「ルックバック」すべての「創作せずにいられない人」への力強いエール
創作をする人は、なぜ創作をせずにいられないのか。
「ルックバック」は、そのことについての映画です。
創作をすることは、仕事として考えたら、とても効率の悪いことです。
漫画を描くのは、朝から晩までずーっと机に向かって、孤独に黙々と描き続ける、ものすごく時間がかかって、地味で疲れる作業です。

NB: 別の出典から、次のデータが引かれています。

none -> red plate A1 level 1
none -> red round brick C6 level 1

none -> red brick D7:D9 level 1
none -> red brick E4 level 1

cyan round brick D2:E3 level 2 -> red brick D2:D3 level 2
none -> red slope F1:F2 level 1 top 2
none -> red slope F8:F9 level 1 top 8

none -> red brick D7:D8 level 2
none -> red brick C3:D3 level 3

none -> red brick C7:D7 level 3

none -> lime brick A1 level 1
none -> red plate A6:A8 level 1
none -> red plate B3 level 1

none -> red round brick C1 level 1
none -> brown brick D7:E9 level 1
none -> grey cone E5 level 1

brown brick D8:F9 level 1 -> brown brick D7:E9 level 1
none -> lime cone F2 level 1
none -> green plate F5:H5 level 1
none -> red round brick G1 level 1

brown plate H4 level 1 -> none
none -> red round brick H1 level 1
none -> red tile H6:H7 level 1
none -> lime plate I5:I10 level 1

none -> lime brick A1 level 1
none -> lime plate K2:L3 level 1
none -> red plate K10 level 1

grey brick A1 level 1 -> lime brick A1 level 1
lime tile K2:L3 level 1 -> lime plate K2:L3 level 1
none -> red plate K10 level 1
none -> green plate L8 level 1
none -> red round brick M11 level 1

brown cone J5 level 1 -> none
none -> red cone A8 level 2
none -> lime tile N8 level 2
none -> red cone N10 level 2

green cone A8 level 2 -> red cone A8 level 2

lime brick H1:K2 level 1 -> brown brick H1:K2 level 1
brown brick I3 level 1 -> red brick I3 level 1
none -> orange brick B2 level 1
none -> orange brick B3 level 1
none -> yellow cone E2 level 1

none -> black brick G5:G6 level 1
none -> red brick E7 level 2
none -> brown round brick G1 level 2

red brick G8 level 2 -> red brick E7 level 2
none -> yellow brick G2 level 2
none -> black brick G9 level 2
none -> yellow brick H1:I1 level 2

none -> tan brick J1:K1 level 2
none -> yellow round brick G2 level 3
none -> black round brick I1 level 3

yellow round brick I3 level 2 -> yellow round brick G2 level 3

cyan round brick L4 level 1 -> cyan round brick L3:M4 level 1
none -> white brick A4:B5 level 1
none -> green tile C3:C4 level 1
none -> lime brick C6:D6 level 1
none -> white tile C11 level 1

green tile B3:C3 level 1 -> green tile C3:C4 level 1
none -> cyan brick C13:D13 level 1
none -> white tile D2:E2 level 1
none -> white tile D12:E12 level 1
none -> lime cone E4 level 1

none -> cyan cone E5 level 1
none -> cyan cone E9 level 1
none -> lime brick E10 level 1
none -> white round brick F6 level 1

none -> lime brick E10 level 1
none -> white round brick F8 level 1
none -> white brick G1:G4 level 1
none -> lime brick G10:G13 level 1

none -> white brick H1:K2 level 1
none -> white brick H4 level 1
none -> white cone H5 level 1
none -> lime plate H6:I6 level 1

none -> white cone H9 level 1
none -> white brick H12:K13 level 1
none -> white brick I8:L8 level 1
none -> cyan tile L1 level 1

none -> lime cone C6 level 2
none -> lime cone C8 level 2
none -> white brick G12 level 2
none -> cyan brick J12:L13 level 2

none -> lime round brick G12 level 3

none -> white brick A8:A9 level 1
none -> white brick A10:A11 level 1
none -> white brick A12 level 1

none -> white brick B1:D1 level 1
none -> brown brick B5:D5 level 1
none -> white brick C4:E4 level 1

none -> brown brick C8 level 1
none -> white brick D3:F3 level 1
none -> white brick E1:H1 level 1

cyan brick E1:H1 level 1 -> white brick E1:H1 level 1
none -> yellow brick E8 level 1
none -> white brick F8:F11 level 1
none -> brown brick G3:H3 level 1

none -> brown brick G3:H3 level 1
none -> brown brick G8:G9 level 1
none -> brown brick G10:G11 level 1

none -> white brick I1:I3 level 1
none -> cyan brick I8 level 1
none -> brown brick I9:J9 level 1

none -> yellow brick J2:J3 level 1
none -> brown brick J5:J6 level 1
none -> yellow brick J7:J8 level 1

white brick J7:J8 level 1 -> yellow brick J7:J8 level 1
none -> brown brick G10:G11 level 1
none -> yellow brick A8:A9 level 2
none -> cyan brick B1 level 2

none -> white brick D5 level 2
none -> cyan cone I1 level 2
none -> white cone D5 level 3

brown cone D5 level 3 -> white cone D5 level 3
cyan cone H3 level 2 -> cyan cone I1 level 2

友達と遊ぶことも、アイスを食べることも、諦めなくちゃならない。
それで尊敬されるならまだしも、「オタクっぽい」とか言って気持ち悪がられてしまう。
努力が報われて売れっ子になっても、やはり毎日ひたすら机に向かって描き続けるだけ。
たとえお金が儲かったとしても、使う暇もない。仕事として考えたら、どこまでも割に合わない仕事。
創作って、基本そうです。効率は良くない。
漫画を描くことも、絵を描くことも、小説やエッセイを書くことも、音楽を作ることも、写真を撮ることも、映画を制作することも、同じだと思います。たぶん、映画レビューを書くことも。
膨大に時間と手間と努力だけ必要として、現実的な見返りは少ない。
それでもなお、なぜ描くのか? 書くのか? 創作を諦めずに続けるのか?ということを、「ルックバック」では丁寧に丹念に、描いていきます。
自分にとって得意なこと、みんなが褒めてくれて気持ちいい、シンプルな快感から始まったことが。
「自分より上手い奴」に出会って鼻っ柱をへし折られる衝撃を経て、本気の努力になっていく。
それでも「凄い」と思う奴には勝てなくて、一旦「やーめた」となった時に、それでももう一度引き戻すのは、初めて出会った読者の「ずっとファンでした!」という本気の言葉なんですよね。
一人で孤独に描いてきたものが、誰かに確実に届いて、誰かの心を動かしていたと知る、瞬間。
この瞬間の、心が浮き立つ感じ。
映画「ルックバック」では、あらゆる創作者にとっての原動力と言えるこの瞬間を、美しく躍動的に切り取っています。
コスパもタイパも悪い、創作するということ。それでも創作する人は、創作せずにはいられない。それはもう、理屈じゃないんですよね。
その孤独な努力の果てに、こんな美しい瞬間があることを、「ルックバック」は示してくれる。
「ルックバック」はすべての「創作せずにいられない人」に向けた強力なエールだと思います。
後半では、そんな創作する人たちを脅かす理不尽な暴力に対して、痛快なライダーキックをぶちかましてもくれます。
創作の魔力を少しでも感じたことのある人にとっては、グサグサ刺さる映画だと思います。必見です!